跳到主要内容

CORS and the Infura API Secret

Introduction

This note proposes one way to allow the Infura API Secret to be used in browser based JavaScript without causing a CORS error.

Background

When you use your Infura API key to make requests it is used to identify you to Infura and keep track of your usage, etc.

curl https://mainnet.infura.io/v3/**YOUR-API-KEY** \
-X POST \
-H "Content-Type: application/json" \
-d '{"jsonrpc":"2.0","method":"eth_blockNumber","params": [],"id":1}'

For extra security you can enable “API Key secret required” for the API key and send a basic authentication header with each request. This can be generated by curl with the —user option. More information can be found here.

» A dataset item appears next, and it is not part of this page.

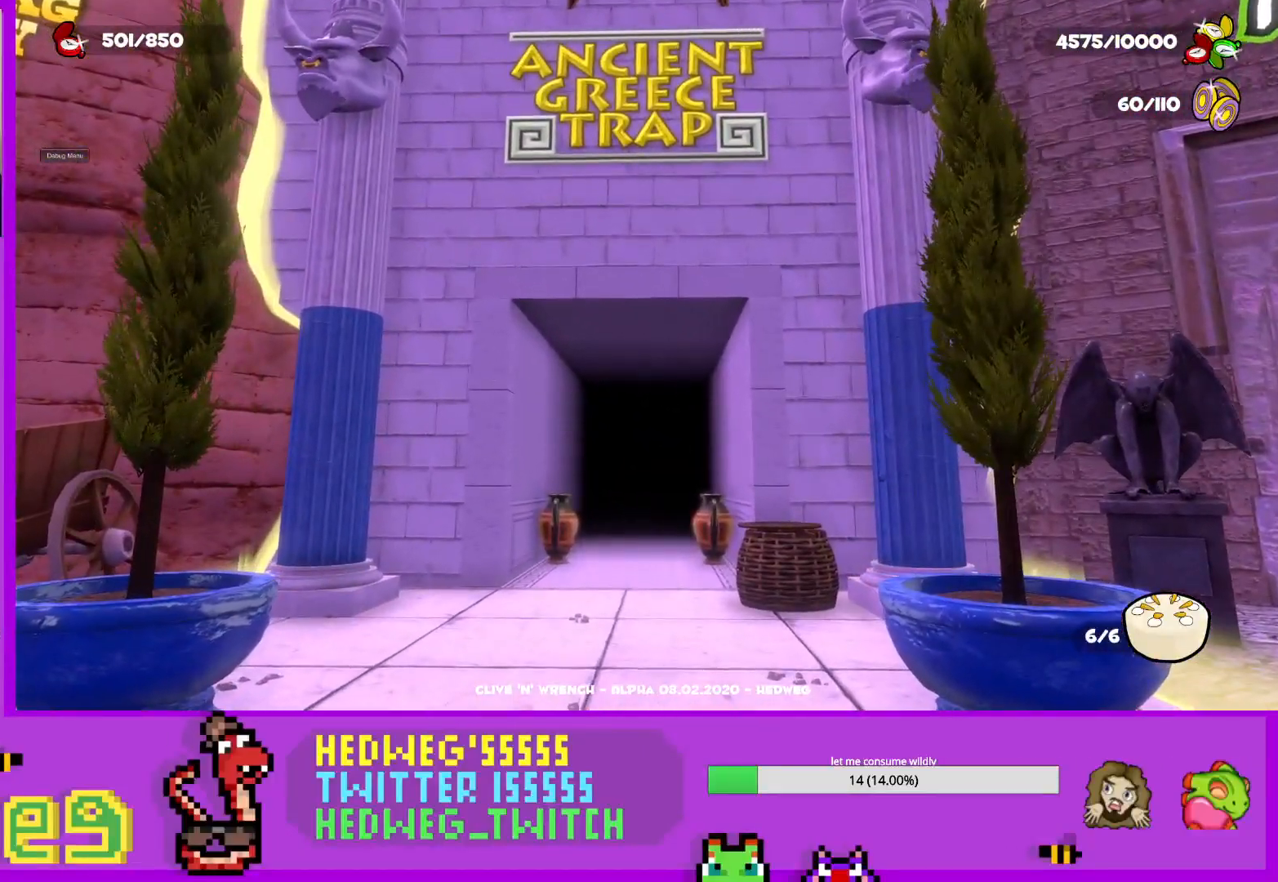
{"buttons": ["L1"], "left_stick": "up", "right_stick": "center", "events": [[133, "left_stick", "up"], [267, "L1", "down"]]}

This is fine for backend code but for browser based JavaScript this leaves the API key secret exposed in the code to anyone willing to do a bit of digging.

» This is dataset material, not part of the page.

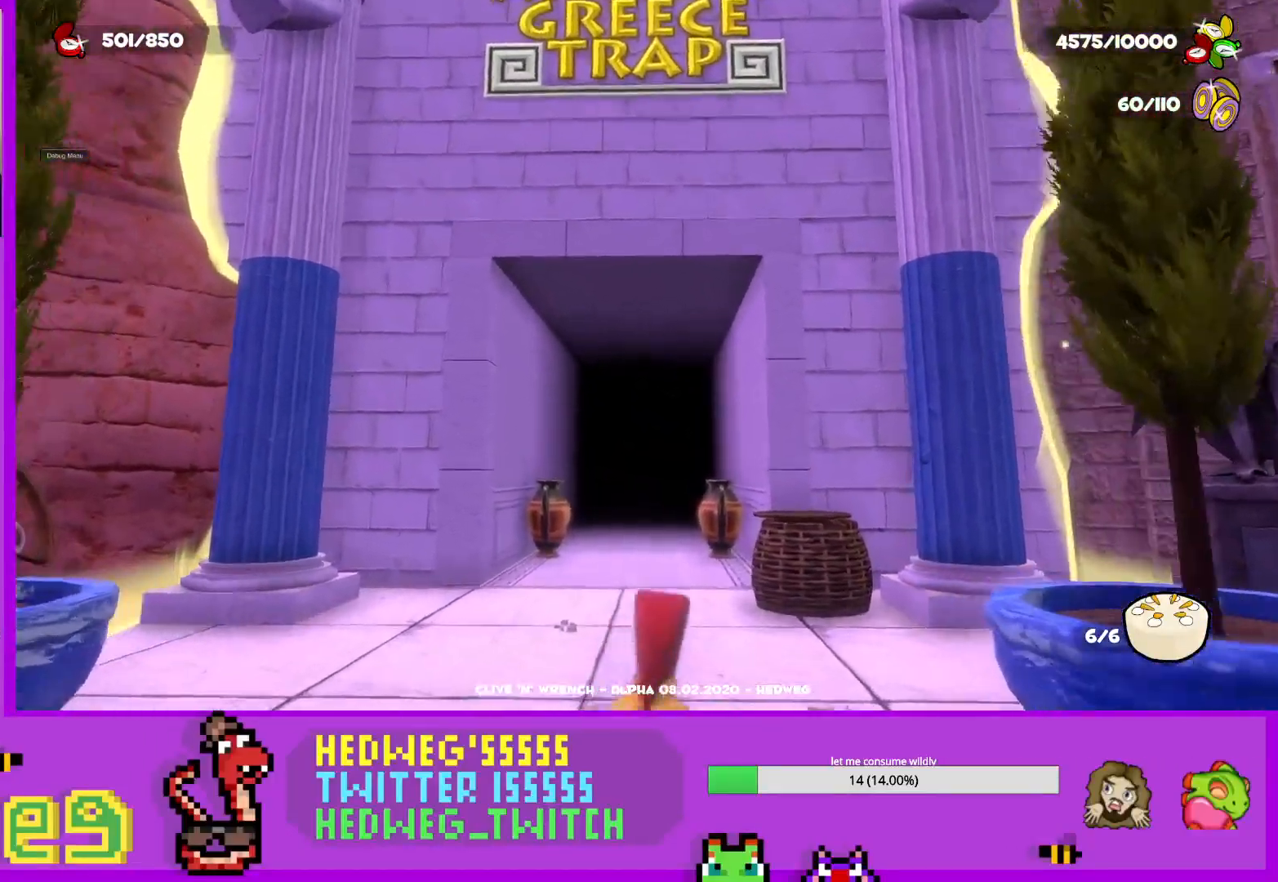
{"buttons": ["L1"], "left_stick": "up", "right_stick": "center", "events": [[267, "right_stick", "down"], [401, "right_stick", "center"]]}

In fact Infura will fail to return the magic CORS headers if an authentication header is sent. The request from the browser then fails with a CORS error.

If your frontend communicates with a nodejs (maybe express) backend then the solution is to do your Infura requests from the backend where the API secret can be kept secure. But what if your architecture is front end only?

A Solution

One possible solution is to implement a minimal backend that handles the CORS headers so that the browser is kept happy. But this would still leave the API secret exposed in the front-end code.

So I thought, what about a proxy server? The front-end app talks to the proxy server and the proxy server adds an authentication header to each request. This way the API secret is kept secure in backend code.

This code uses the http-proxy node package:

var http = require("http"),
httpProxy = require("http-proxy");

infura_api_key = process.env["INFURA_API_KEY"];
infura_secret = process.env["INFURA_SECRET"];
//
// Create your proxy server.
//
proxy = httpProxy.createProxyServer({});

// proxy.on('proxyRes', function(proxyRes, req, res, options) {
// console.log('RAW Response from the target', JSON.stringify(proxyRes.headers, true, 2));
// });

var server = http.createServer(function (req, res) {
// You can define here your custom logic to handle the request
// and then proxy the request.
proxy.web(req, res, {
target: "https://mainnet.infura.io",
changeOrigin: true,
auth: infura_api_key + ":" + infura_secret,
});
});

console.log("listening on port 8000");
server.listen(8000);

See: https://www.npmjs.com/package/http-proxy.

The code first get’s the Infura API key and secret from the environment (you could also use the dotenv package for this).

Then it creates a proxy server object and, later, creates the http server with the options it needs to know the real target of the requests, etc. The important part is adding the “auth:” header to requests between the proxy and Infura. This way the browser code can be written to not use an “auth:” header because it is added in by the proxy on the way through.

Note above, we create the proxy server in two steps to allow the flexibility to add event handlers to log or change the requests or the responses. See the proxy.on example above.

If, for example, the above code is started on my local machine with:

~$ node index.js
listening on port 8000

Then I would write my browser based JavaScript to send requests to:

http://localhost:8000/v3/**YOUR-API-KEY**

You also have the option to access the proxy server on https. However, you will need to generate appropriate SSL certificates and add them as an option when the proxy server is created. See the http-proxy documentation for details.

Conclusion

This might be the solution for pure browser based JavaScript apps using Infura where there is a need to fully secure the access with the API Secret.